Here is one way that this is stated (my parenthetical):
Plurality is, scientifically, the application of an analogous perspective (to that of the complexity/emergence/network/collective intelligence paradigms) to the understanding of human societies and, technologically, the attempt to build formal information and governance systems that account for and resemble these structures as physical technologies built on plural science
There is an extended discussion of Granovetter and network sociology themes, which is contrasted with the methodological individualism of economics. Interestingly, “science of science” is aligned with the former.
I have a lot of thoughts on this section that I need to process more. One thing that I would like to see more of here is a connection with how STS scholars think about knowledge and expertise as a governing technology/institution in society. Thus when thinking about “plural” (social) science, the goal should not be just to integrate e.g. more network science considerations into economic modeling, while retaining the rest of the technocratic knowledge-making aparatus as is; instead, I think it should be more about how to pluralize/democratize the tools and systems of knowledge making, and thinking about how to mediate between different modes of knowing – e.g. as I’ve discussed a bit here. I think this idea is also present more abstractly e.g. in Latour and others.
Note: I am reading as of this commit on the project. This section seems to be still under development.
Here is a key motivating claim at the outset of the chapter:
Liberal democracies often celebrate themselves as pluralistic societies, which would seem to indicate they have already drawn the available lessons from plural social science. Yet despite this formal commitment to pluralism and democracy, almost every country has been forced by the limits of available information systems to homogenize and simplify social institutions in a monist atomist mold that runs into direct conflict with its values.
Importantly, this is a claim about technologies and social institutions: that the limits of our existing information systems render our social institutions insufficiently supportive of the pluralism that we seek in liberal democracy. The goal of the research program is then to overcome these limitations and bring information technology into better alignment with the goals of pluralism.
Key features of liberal democracy that they are going to focus on: private property, identity and rights, voting. The basic claim is that these institutions are all too much based on “monist atomist” type principles.
This bit looks to be still in development. Here’s a bit from later on:
Where once commons-based property systems inhibited innovation when outsiders and industrialists found it impossible to navigate a thicket of local customs, private property cleared a path to development and trade by reducing those who could inhibit change
This reminds me of another piece from an STS course along the lines of Seeing Like a State, but it’s not by Scott. The idea is similar though, about the imposition of systems of private property and capital by colonialists. More critical perspective than this one.
Not sure about the story they tell here. Would be interesting to connect this narrative more to STS folks – Porter, and Scott especially. I feel like this section especially should be peppered with Scott citations. And it makes me want to re-read Seeing Like A State in more depth.
Here’s the main piece:
These documentary practices mean that some aspect of identity could be rooted outside of direct personal relations and into new abstrct relationship with the state based on primary registration at birth and secondary registration with subsequent documents usually issued in early adulthood. These state issued documents serve as foundational trust anchors for many other types of institutions
Thesis is that these forms of identity abstract people. Identity not based in (kin-, relationship-)based networks that are personally meaningful; instead abstracted identity that is really about the relationship with the state.

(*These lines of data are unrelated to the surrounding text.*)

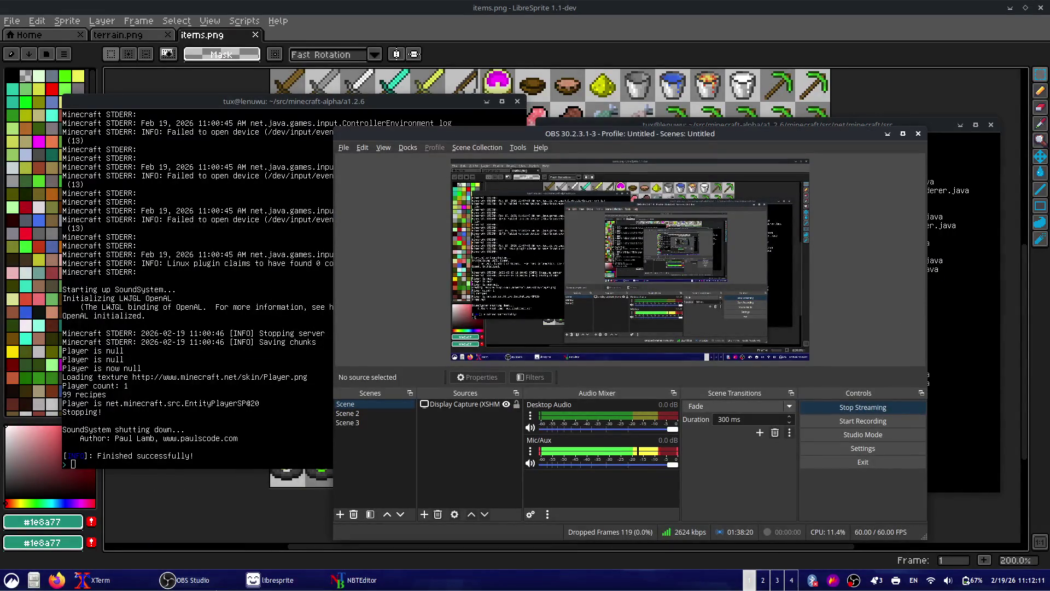
pyautogui.click(186, 580)
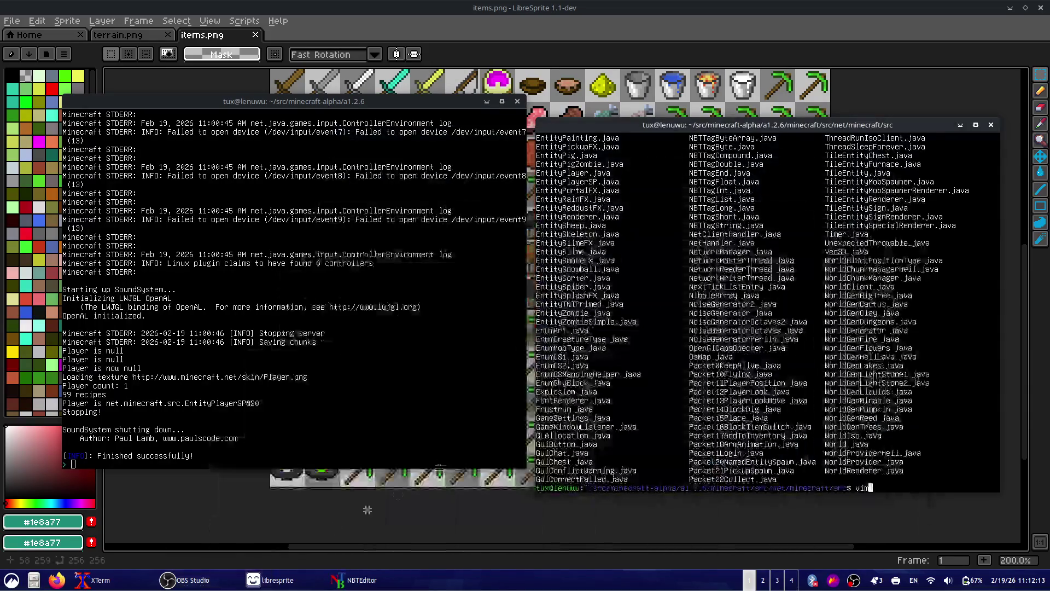
# - In Item.java, move the emerald item line down near recordCat
pyautogui.write('Item.java')
pyautogui.press('Return')
pyautogui.write('/emerald')
pyautogui.press('Return')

Interesting that so much of the argument for why we should move away from this seems to center on “how things were done through most of history” – a kind of appeal to tradition argument. Seems like fleshing out the critique here would be productive (Scott cites could probably help). In any case, what is the new direction they propose?
We have an opportunity to extend these documentary practices of state institutions and other formal institutions to peer and networked institutions
Here’s the baseline, centered around “one person one vote”:
the idea that numerical majorities (or in some cases supermajorities) should prevail regardless of the social composition of groups is at the core of how democracy is typically understood.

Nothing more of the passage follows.